Types of Payment Systems and Instruments

DéfinitionTypes of Payment Systems and Instruments

1. Cash – is the preferred method for small payments because it involves no credit and therefore no promises. With cash, you can usually purchase goods and services easily as it widely accepted. Carrying too much cash is risky as it can lead to theft and other problems. However, people still carry cash for its convenience and flexibility. From the payee's point of view, transactions are completed immediately and this cash can be re-used for other transactions.

2. Cheques – a cheque is an order to transfer funds from the payer's bank to the account of the payee. Cheques are generally valid for six months after the date of issue. The use of cheques has traditionally dominated Fijian non cash payments. Despite the development of other payment instruments, cheques remain an important form of payment. A cheque is effectively a future promise to pay the amount stated on it and needs to be presented to a bank in order to obtain the payment. Cheque clearance usually takes 3 - 4 working days.
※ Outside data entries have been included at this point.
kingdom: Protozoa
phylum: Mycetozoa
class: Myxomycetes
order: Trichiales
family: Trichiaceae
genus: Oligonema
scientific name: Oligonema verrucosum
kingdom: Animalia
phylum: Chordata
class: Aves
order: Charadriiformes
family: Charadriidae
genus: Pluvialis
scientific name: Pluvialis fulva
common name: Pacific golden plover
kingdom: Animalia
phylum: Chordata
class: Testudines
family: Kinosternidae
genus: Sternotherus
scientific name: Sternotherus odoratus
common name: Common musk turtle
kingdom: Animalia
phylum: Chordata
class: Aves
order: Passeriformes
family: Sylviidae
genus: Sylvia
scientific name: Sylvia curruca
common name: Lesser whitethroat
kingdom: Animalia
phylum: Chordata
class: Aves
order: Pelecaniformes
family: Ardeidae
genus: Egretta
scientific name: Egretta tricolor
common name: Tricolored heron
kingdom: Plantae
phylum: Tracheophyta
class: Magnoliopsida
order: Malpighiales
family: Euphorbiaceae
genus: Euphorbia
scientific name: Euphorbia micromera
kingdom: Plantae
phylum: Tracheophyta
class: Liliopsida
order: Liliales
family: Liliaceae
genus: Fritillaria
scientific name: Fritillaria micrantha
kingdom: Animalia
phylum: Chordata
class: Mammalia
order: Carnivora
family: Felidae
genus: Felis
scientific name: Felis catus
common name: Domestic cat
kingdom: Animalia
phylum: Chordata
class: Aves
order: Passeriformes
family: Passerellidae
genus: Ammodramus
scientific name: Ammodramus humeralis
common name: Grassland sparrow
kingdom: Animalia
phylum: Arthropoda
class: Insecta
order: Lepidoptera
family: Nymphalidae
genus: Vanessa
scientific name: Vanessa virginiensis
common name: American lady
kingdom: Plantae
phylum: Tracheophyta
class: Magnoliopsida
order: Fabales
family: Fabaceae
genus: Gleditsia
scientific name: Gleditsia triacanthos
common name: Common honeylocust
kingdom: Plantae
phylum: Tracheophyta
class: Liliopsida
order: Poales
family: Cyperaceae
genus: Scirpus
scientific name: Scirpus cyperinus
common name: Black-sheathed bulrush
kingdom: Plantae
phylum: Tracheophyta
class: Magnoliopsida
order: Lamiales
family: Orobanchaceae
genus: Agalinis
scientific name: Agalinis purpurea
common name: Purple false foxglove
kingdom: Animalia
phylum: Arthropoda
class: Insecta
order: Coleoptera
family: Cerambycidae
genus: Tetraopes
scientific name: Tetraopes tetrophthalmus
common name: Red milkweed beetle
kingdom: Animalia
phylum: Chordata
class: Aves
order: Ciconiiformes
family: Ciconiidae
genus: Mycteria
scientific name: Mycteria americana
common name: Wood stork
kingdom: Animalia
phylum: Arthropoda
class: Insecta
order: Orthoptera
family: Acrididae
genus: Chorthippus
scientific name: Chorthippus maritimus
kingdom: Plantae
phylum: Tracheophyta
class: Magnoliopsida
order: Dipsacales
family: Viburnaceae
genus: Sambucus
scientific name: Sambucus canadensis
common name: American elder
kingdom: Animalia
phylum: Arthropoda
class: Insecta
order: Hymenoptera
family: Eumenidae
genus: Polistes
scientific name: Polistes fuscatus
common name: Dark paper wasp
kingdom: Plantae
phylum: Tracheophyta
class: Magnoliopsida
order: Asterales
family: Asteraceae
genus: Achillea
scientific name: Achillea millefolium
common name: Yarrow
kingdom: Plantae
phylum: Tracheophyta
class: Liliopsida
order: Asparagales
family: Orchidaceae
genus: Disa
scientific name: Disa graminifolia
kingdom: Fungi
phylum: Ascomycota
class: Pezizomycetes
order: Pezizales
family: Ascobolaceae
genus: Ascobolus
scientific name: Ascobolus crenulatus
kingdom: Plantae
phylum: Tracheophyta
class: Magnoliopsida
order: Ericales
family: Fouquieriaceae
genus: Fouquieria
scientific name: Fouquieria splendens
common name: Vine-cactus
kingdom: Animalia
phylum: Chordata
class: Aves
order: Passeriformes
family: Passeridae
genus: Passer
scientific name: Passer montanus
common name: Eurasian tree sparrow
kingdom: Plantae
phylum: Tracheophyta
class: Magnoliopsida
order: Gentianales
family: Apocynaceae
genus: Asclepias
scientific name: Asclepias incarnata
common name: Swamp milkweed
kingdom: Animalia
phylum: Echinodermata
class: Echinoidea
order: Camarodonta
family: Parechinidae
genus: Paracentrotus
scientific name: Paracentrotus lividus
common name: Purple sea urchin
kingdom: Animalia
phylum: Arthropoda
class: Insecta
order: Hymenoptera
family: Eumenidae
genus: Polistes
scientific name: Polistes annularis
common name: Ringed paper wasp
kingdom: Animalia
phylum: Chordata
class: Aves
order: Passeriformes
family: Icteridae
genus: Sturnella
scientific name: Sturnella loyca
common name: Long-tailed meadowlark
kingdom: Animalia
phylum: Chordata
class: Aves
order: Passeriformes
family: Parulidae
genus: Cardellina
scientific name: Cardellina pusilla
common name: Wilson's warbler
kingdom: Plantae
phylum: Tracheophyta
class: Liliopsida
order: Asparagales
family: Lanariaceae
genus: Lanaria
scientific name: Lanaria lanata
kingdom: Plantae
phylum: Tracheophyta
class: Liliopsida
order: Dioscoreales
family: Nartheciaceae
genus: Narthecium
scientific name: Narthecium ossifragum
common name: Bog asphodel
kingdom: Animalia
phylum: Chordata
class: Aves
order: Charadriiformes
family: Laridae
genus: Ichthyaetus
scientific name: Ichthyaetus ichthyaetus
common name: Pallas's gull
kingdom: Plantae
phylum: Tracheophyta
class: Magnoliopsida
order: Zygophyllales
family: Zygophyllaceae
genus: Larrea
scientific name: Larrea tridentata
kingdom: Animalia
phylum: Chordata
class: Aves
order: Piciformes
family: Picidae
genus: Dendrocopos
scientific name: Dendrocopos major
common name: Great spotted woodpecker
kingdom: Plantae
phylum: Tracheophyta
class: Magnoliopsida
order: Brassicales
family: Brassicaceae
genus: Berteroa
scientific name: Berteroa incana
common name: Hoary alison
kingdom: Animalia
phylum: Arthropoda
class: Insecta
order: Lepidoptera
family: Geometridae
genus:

3. Debit Card (DC[1])– is a payment card where the transaction amount is deducted directly from the card holder's bank account upon authorization.

4. Credit Card (CC[2])–enables its holder to buy goods and services with a credit line given by credit card issuer. Funds are settled at a later date. Card holders are billed on a monthly basis and bear financial charges (interest) on outstanding amounts if payments are not made by the due date. Credit cards are issued through commercial banks and/or other issuers.

5. Direct Debit – money is transferred automatically from a payer's to payee's bank accounts. The payer must instruct their bank to make direct debit payments and the payee provides amounts and dates of the payments. This facility can be used for paying different amounts and is useful for paying regular bills.

6. Internet Banking – a fast and convenient way of performing banking transactions such as transferring funds from your savings to current account or to a third party account.

7. Mobile Banking - a service provided through the combined effort of a bank and a mobile service provider, to perform common banking transactions. An active bank account is needed and a mobile phone equipped with features required by the bank.